(Text-based hardware design files)
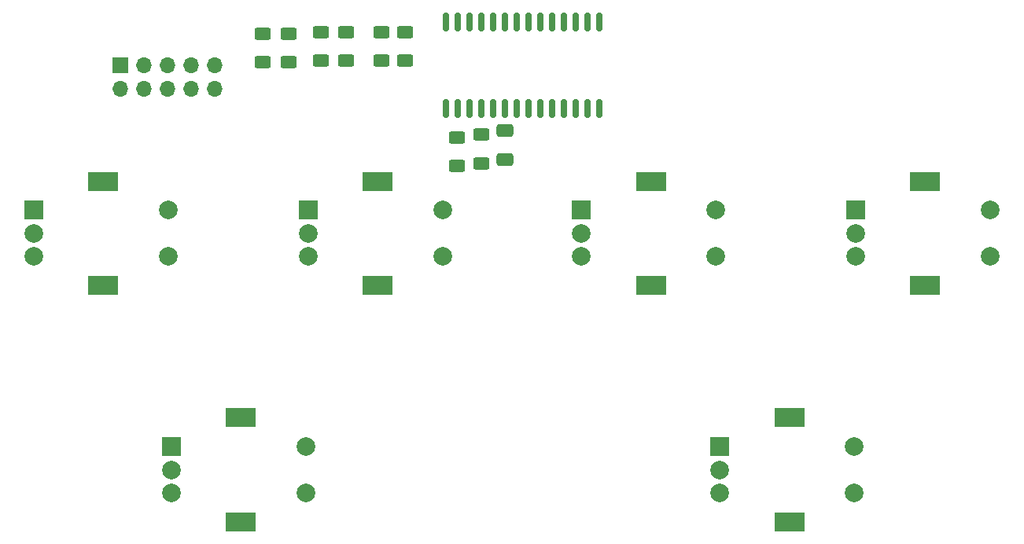
<source format=gbs>
G04 #@! TF.GenerationSoftware,KiCad,Pcbnew,7.0.7*
G04 #@! TF.CreationDate,2024-03-19T10:03:33+01:00*
G04 #@! TF.ProjectId,Poly_UA_controller_6enc_4sw,506f6c79-5f55-4415-9f63-6f6e74726f6c,rev?*
G04 #@! TF.SameCoordinates,Original*
G04 #@! TF.FileFunction,Soldermask,Bot*
G04 #@! TF.FilePolarity,Negative*
%FSLAX46Y46*%
G04 Gerber Fmt 4.6, Leading zero omitted, Abs format (unit mm)*
G04 Created by KiCad (PCBNEW 7.0.7) date 2024-03-19 10:03:33*
%MOMM*%
%LPD*%
G01*
G04 APERTURE LIST*
G04 Aperture macros list*
%AMRoundRect*
0 Rectangle with rounded corners*
0 $1 Rounding radius*
0 $2 $3 $4 $5 $6 $7 $8 $9 X,Y pos of 4 corners*
0 Add a 4 corners polygon primitive as box body*
4,1,4,$2,$3,$4,$5,$6,$7,$8,$9,$2,$3,0*
0 Add four circle primitives for the rounded corners*
1,1,$1+$1,$2,$3*
1,1,$1+$1,$4,$5*
1,1,$1+$1,$6,$7*
1,1,$1+$1,$8,$9*
0 Add four rect primitives between the rounded corners*
20,1,$1+$1,$2,$3,$4,$5,0*
20,1,$1+$1,$4,$5,$6,$7,0*
20,1,$1+$1,$6,$7,$8,$9,0*
20,1,$1+$1,$8,$9,$2,$3,0*%
G04 Aperture macros list end*
%ADD10RoundRect,0.250000X0.650000X-0.412500X0.650000X0.412500X-0.650000X0.412500X-0.650000X-0.412500X0*%
%ADD11RoundRect,0.150000X0.150000X-0.875000X0.150000X0.875000X-0.150000X0.875000X-0.150000X-0.875000X0*%
%ADD12R,2.000000X2.000000*%
%ADD13C,2.000000*%
%ADD14R,3.200000X2.000000*%
%ADD15RoundRect,0.250000X0.625000X-0.400000X0.625000X0.400000X-0.625000X0.400000X-0.625000X-0.400000X0*%
%ADD16RoundRect,0.250000X-0.625000X0.400000X-0.625000X-0.400000X0.625000X-0.400000X0.625000X0.400000X0*%
%ADD17R,1.700000X1.700000*%
%ADD18O,1.700000X1.700000*%
G04 APERTURE END LIST*
D10*
X143535400Y-58878000D03*
X143535400Y-55753000D03*
D11*
X153720800Y-53341800D03*
X152450800Y-53341800D03*
X151180800Y-53341800D03*
X149910800Y-53341800D03*
X148640800Y-53341800D03*
X147370800Y-53341800D03*
X146100800Y-53341800D03*
X144830800Y-53341800D03*
X143560800Y-53341800D03*
X142290800Y-53341800D03*
X141020800Y-53341800D03*
X139750800Y-53341800D03*
X138480800Y-53341800D03*
X137210800Y-53341800D03*
X137210800Y-44041800D03*
X138480800Y-44041800D03*
X139750800Y-44041800D03*
X141020800Y-44041800D03*
X142290800Y-44041800D03*
X143560800Y-44041800D03*
X144830800Y-44041800D03*
X146100800Y-44041800D03*
X147370800Y-44041800D03*
X148640800Y-44041800D03*
X149910800Y-44041800D03*
X151180800Y-44041800D03*
X152450800Y-44041800D03*
X153720800Y-44041800D03*
D12*
X166663800Y-89752800D03*
D13*
X166663800Y-94752800D03*
X166663800Y-92252800D03*
D14*
X174163800Y-97852800D03*
X174163800Y-86652800D03*
D13*
X181163800Y-94752800D03*
X181163800Y-89752800D03*
D12*
X107608800Y-89752800D03*
D13*
X107608800Y-94752800D03*
X107608800Y-92252800D03*
D14*
X115108800Y-97852800D03*
X115108800Y-86652800D03*
D13*
X122108800Y-94752800D03*
X122108800Y-89752800D03*
D12*
X181268800Y-64276600D03*
D13*
X181268800Y-69276600D03*
X181268800Y-66776600D03*
D14*
X188768800Y-72376600D03*
X188768800Y-61176600D03*
D13*
X195768800Y-69276600D03*
X195768800Y-64276600D03*
X166254000Y-64276600D03*
X166254000Y-69276600D03*
D14*
X159254000Y-61176600D03*
X159254000Y-72376600D03*
D13*
X151754000Y-66776600D03*
X151754000Y-69276600D03*
D12*
X151754000Y-64276600D03*
X122340800Y-64276600D03*
D13*
X122340800Y-69276600D03*
X122340800Y-66776600D03*
D14*
X129840800Y-72376600D03*
X129840800Y-61176600D03*
D13*
X136840800Y-69276600D03*
X136840800Y-64276600D03*
D12*
X92800600Y-64276600D03*
D13*
X92800600Y-69276600D03*
X92800600Y-66776600D03*
D14*
X100300600Y-72376600D03*
X100300600Y-61176600D03*
D13*
X107300600Y-69276600D03*
X107300600Y-64276600D03*
D15*
X132765800Y-45110400D03*
X132765800Y-48210400D03*
X120269000Y-48388200D03*
X120269000Y-45288200D03*
D16*
X130251200Y-48210400D03*
X130251200Y-45110400D03*
X117450200Y-45288200D03*
X117450200Y-48388200D03*
D15*
X126415800Y-48210400D03*
X126415800Y-45110400D03*
D16*
X123697400Y-45110400D03*
X123697400Y-48210400D03*
X141020800Y-56159400D03*
X141020800Y-59259400D03*
D15*
X138404600Y-59564200D03*
X138404600Y-56464200D03*
D17*
X102158800Y-48717200D03*
D18*
X102158800Y-51257200D03*
X104698800Y-48717200D03*
X104698800Y-51257200D03*
X107238800Y-48717200D03*
X107238800Y-51257200D03*
X109778800Y-48717200D03*
X109778800Y-51257200D03*
X112318800Y-48717200D03*
X112318800Y-51257200D03*
M02*

</source>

YOUR OBJECTIVE> Which lines above run from the one containing "X147370800Y-53341800D03*" to the one containing "X138404600Y-59564200D03*"? Give them again exactly, both ends included.

ANSWER BELOW>
X147370800Y-53341800D03*
X146100800Y-53341800D03*
X144830800Y-53341800D03*
X143560800Y-53341800D03*
X142290800Y-53341800D03*
X141020800Y-53341800D03*
X139750800Y-53341800D03*
X138480800Y-53341800D03*
X137210800Y-53341800D03*
X137210800Y-44041800D03*
X138480800Y-44041800D03*
X139750800Y-44041800D03*
X141020800Y-44041800D03*
X142290800Y-44041800D03*
X143560800Y-44041800D03*
X144830800Y-44041800D03*
X146100800Y-44041800D03*
X147370800Y-44041800D03*
X148640800Y-44041800D03*
X149910800Y-44041800D03*
X151180800Y-44041800D03*
X152450800Y-44041800D03*
X153720800Y-44041800D03*
D12*
X166663800Y-89752800D03*
D13*
X166663800Y-94752800D03*
X166663800Y-92252800D03*
D14*
X174163800Y-97852800D03*
X174163800Y-86652800D03*
D13*
X181163800Y-94752800D03*
X181163800Y-89752800D03*
D12*
X107608800Y-89752800D03*
D13*
X107608800Y-94752800D03*
X107608800Y-92252800D03*
D14*
X115108800Y-97852800D03*
X115108800Y-86652800D03*
D13*
X122108800Y-94752800D03*
X122108800Y-89752800D03*
D12*
X181268800Y-64276600D03*
D13*
X181268800Y-69276600D03*
X181268800Y-66776600D03*
D14*
X188768800Y-72376600D03*
X188768800Y-61176600D03*
D13*
X195768800Y-69276600D03*
X195768800Y-64276600D03*
X166254000Y-64276600D03*
X166254000Y-69276600D03*
D14*
X159254000Y-61176600D03*
X159254000Y-72376600D03*
D13*
X151754000Y-66776600D03*
X151754000Y-69276600D03*
D12*
X151754000Y-64276600D03*
X122340800Y-64276600D03*
D13*
X122340800Y-69276600D03*
X122340800Y-66776600D03*
D14*
X129840800Y-72376600D03*
X129840800Y-61176600D03*
D13*
X136840800Y-69276600D03*
X136840800Y-64276600D03*
D12*
X92800600Y-64276600D03*
D13*
X92800600Y-69276600D03*
X92800600Y-66776600D03*
D14*
X100300600Y-72376600D03*
X100300600Y-61176600D03*
D13*
X107300600Y-69276600D03*
X107300600Y-64276600D03*
D15*
X132765800Y-45110400D03*
X132765800Y-48210400D03*
X120269000Y-48388200D03*
X120269000Y-45288200D03*
D16*
X130251200Y-48210400D03*
X130251200Y-45110400D03*
X117450200Y-45288200D03*
X117450200Y-48388200D03*
D15*
X126415800Y-48210400D03*
X126415800Y-45110400D03*
D16*
X123697400Y-45110400D03*
X123697400Y-48210400D03*
X141020800Y-56159400D03*
X141020800Y-59259400D03*
D15*
X138404600Y-59564200D03*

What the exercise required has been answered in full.